Exercise instructions → Return everything from "options(scipen = 999)" down to "using a scatterplot." in the World Bank exercise below, copied word for word.

Text passage →
——————————
Adjusting scales for World Bank indicators

Application exercise

February 7, 2024


Go to the course GitHub organization and locate the repo titled ae-03-YOUR_GITHUB_USERNAME to get started.

This AE is due February 7 at 11:59pm.


options(scipen = 999)   # avoid printing in scientific notation

Data: World economic measures

The World Bank publishes a rich and detailed set of socioeconomic indicators spanning several decades and dozens of topics. Here we focus on a few key indicators for the year 2021.

The data is stored in wb-indicators.rds. To import the data, use the read_rds() function.

world_bank <- read_rds("data/wb-indicators.rds")

Part 1: Transforming axes

Is there a relationship between a country’s per capita GDP and life expectancy? Let’s explore this relationship using a scatterplot.

ggplot(data = world_bank, mapping = aes(x = gdp_per_cap, y = life_exp)) +
  geom_point() +
    title = "Countries with higher GDP tend to have higher life expectancy",
    x = "GDP per capita (current USD)",
    y = "Life expectancy at birth (years)"

Seems like there is an association, but the relationship is not linear. Let’s try a log transformation on the \(x\)-axis to see if that helps.

Your turn: Log-transform the \(x\)-axis by mutating the original column prior to graphing.


By default, log() computes natural logarithms (base-\(e\)). To compute base-10 logarithms, use log10().
——————————
Provided records →
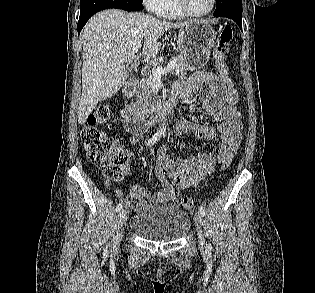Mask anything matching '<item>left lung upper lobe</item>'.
<instances>
[{"label":"left lung upper lobe","instance_id":"obj_1","mask_svg":"<svg viewBox=\"0 0 315 293\" xmlns=\"http://www.w3.org/2000/svg\"><path fill=\"white\" fill-rule=\"evenodd\" d=\"M225 14L242 15V0H217L215 17Z\"/></svg>","mask_w":315,"mask_h":293}]
</instances>
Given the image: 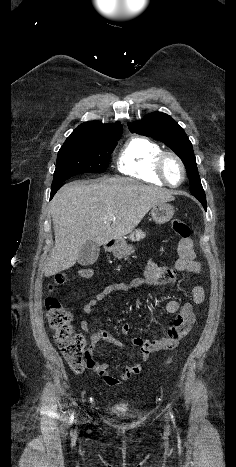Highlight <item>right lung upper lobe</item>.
<instances>
[{"label": "right lung upper lobe", "instance_id": "right-lung-upper-lobe-1", "mask_svg": "<svg viewBox=\"0 0 236 467\" xmlns=\"http://www.w3.org/2000/svg\"><path fill=\"white\" fill-rule=\"evenodd\" d=\"M122 133L121 124H103L99 121L85 122L79 125L72 134H118Z\"/></svg>", "mask_w": 236, "mask_h": 467}]
</instances>
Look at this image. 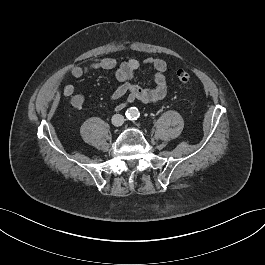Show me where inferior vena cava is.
I'll use <instances>...</instances> for the list:
<instances>
[{"instance_id": "obj_1", "label": "inferior vena cava", "mask_w": 265, "mask_h": 265, "mask_svg": "<svg viewBox=\"0 0 265 265\" xmlns=\"http://www.w3.org/2000/svg\"><path fill=\"white\" fill-rule=\"evenodd\" d=\"M112 123L115 126H121L124 123V117L120 114H115L112 117Z\"/></svg>"}]
</instances>
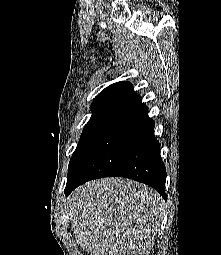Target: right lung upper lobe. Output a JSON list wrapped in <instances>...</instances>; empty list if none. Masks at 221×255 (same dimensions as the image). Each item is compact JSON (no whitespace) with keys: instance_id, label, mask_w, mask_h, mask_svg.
Returning <instances> with one entry per match:
<instances>
[{"instance_id":"cb5924a9","label":"right lung upper lobe","mask_w":221,"mask_h":255,"mask_svg":"<svg viewBox=\"0 0 221 255\" xmlns=\"http://www.w3.org/2000/svg\"><path fill=\"white\" fill-rule=\"evenodd\" d=\"M138 97L130 82H117L105 88L94 99L91 110L118 109Z\"/></svg>"}]
</instances>
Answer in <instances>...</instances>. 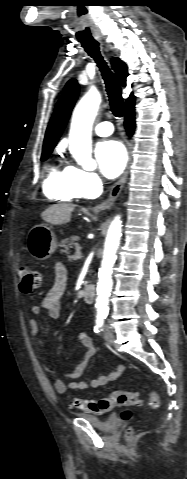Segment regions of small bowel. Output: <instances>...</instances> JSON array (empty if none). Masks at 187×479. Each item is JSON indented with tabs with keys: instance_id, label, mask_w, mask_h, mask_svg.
Here are the masks:
<instances>
[{
	"instance_id": "1",
	"label": "small bowel",
	"mask_w": 187,
	"mask_h": 479,
	"mask_svg": "<svg viewBox=\"0 0 187 479\" xmlns=\"http://www.w3.org/2000/svg\"><path fill=\"white\" fill-rule=\"evenodd\" d=\"M67 285V270L62 264H58L55 268V279L52 287L45 295L40 305H33L30 309V319L28 321L31 336L35 345L43 352L47 353L44 341L39 337V322L38 316L42 309L46 310L48 316L52 319L60 317L62 308V298ZM77 338L82 346L86 348V353L83 360L71 372L64 374L63 378L54 376L52 378V385L55 391L59 394H64L67 391L80 392L88 388L97 389L108 382L116 380L124 371V366L120 365L115 371L102 374L89 382L75 381L86 371L91 359L97 352V347L93 339L84 331L77 334ZM47 369L50 370L48 364ZM68 380V382L66 381Z\"/></svg>"
}]
</instances>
——————————
Output of the task →
options(scipen = 999)   # avoid printing in scientific notation

Data: World economic measures

The World Bank publishes a rich and detailed set of socioeconomic indicators spanning several decades and dozens of topics. Here we focus on a few key indicators for the year 2021.

The data is stored in wb-indicators.rds. To import the data, use the read_rds() function.

world_bank <- read_rds("data/wb-indicators.rds")

Part 1: Transforming axes

Is there a relationship between a country’s per capita GDP and life expectancy? Let’s explore this relationship using a scatterplot.